Wednesday, March 08, 2006

REITs, Good as Gold?

The Globe and Mail, Tara Perkins, 8 March 2006

Toronto — Prices for real estate investment trusts appear to be closely related to gold prices, an analyst has found.

In a report Wednesday, Scotia Capital analyst Himalaya Jain noted that REIT prices in Canada and the United States have been setting new highs in recent weeks.

Out of curiosity, Mr. Jain charted the relationship between the price of gold and the U.S. REIT index.

“Surprisingly, there appears to be a close relationship between the two,” he said.

Investors often turn to gold when prospects for the American dollar are weak.

The potential for further U.S. dollar debasement, concerns about inflation, and the rising appetite for hard assets are among the common factors driving investors towards both gold and real estate, Mr. Jain said.

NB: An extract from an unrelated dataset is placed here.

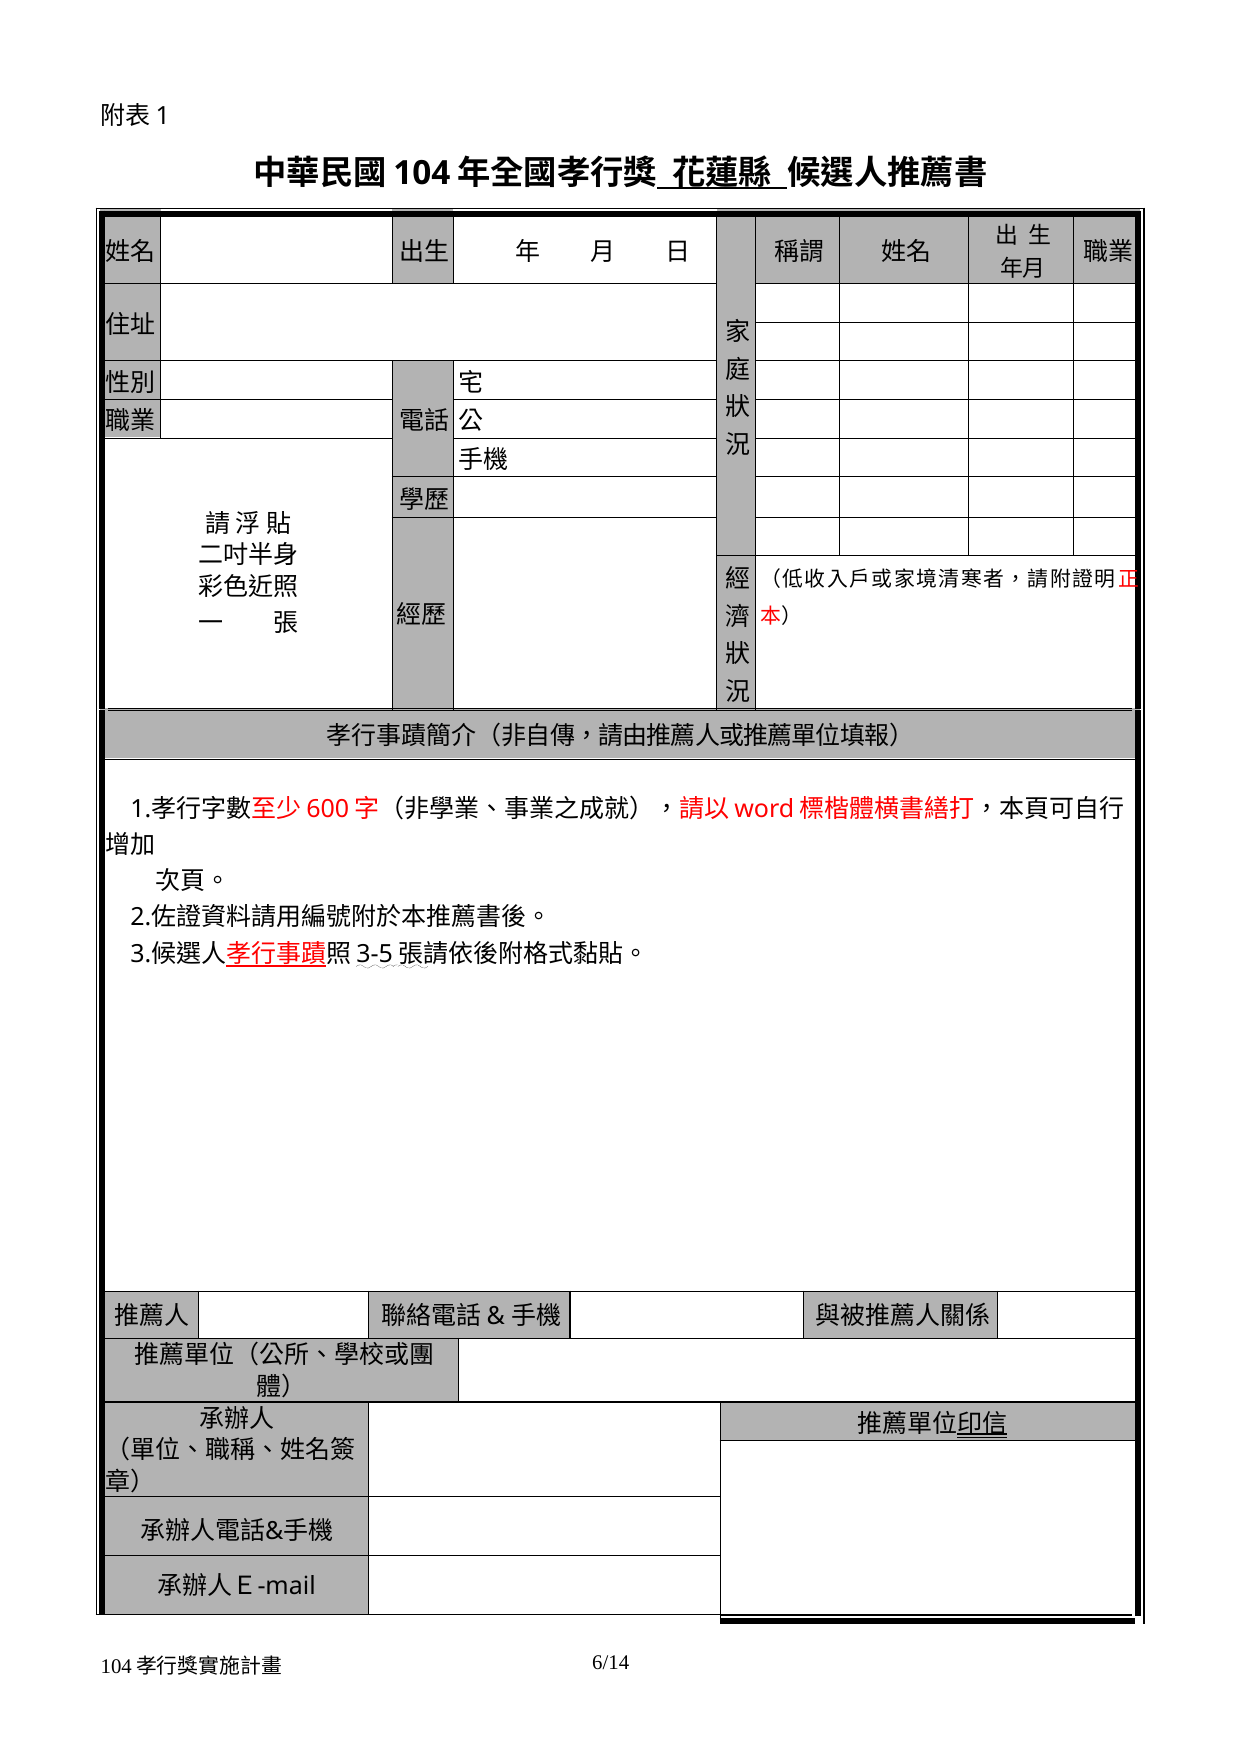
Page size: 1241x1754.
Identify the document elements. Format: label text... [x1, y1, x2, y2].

“Critical among these is the perceived protection both of these assets offer against inflation,” he added.

“Since rents generally increase over long periods of time, real estate is viewed by many to be an ideal asset class, offering inflation-protected income, lower relative volatility, and net asset value support from hard assets.”

Despite the common factors, Mr. Jain suspects much of the correlation between gold and property prices is coincidental, “even though long-term Wal-Mart leases could easily be mistaken for gold.”

And he says that, “under most measurements, the U.S. REIT sector looks expensive.”

“We believe the Canadian REIT sector, currently trading at a relatively comfortable 200-basis-point spread to 10-year Government of Canada bond yields . . . offers better relative value than the U.S. — even after considering higher payout ratios amongst Canadian REITs,” Mr. Jain said.

His report came as the Institute of Canadian Real Estate Investment Managers reported that the rate of growth in capital values more than doubled last year, pushing the total return on real estate in Canada to 18.7 per cent, from 13 per cent a year earlier.

Retail was the strongest sector, with a total return of 21.4 per cent. Offices posted an 18 per cent return — nearly double that of 2004 — while industrial came in at 17.6 per cent.

Returns on residential rental properties, like apartment buildings, lagged at 9.9 per cent.

Activity has heated up in Canada's REIT sector in recent months, and analysts are expecting a round of consolidation soon.

National Bank Financial analyst Michael Smith has said he expects 2006 to be “the year of consolidation” for Canada's real estate investment trust sector.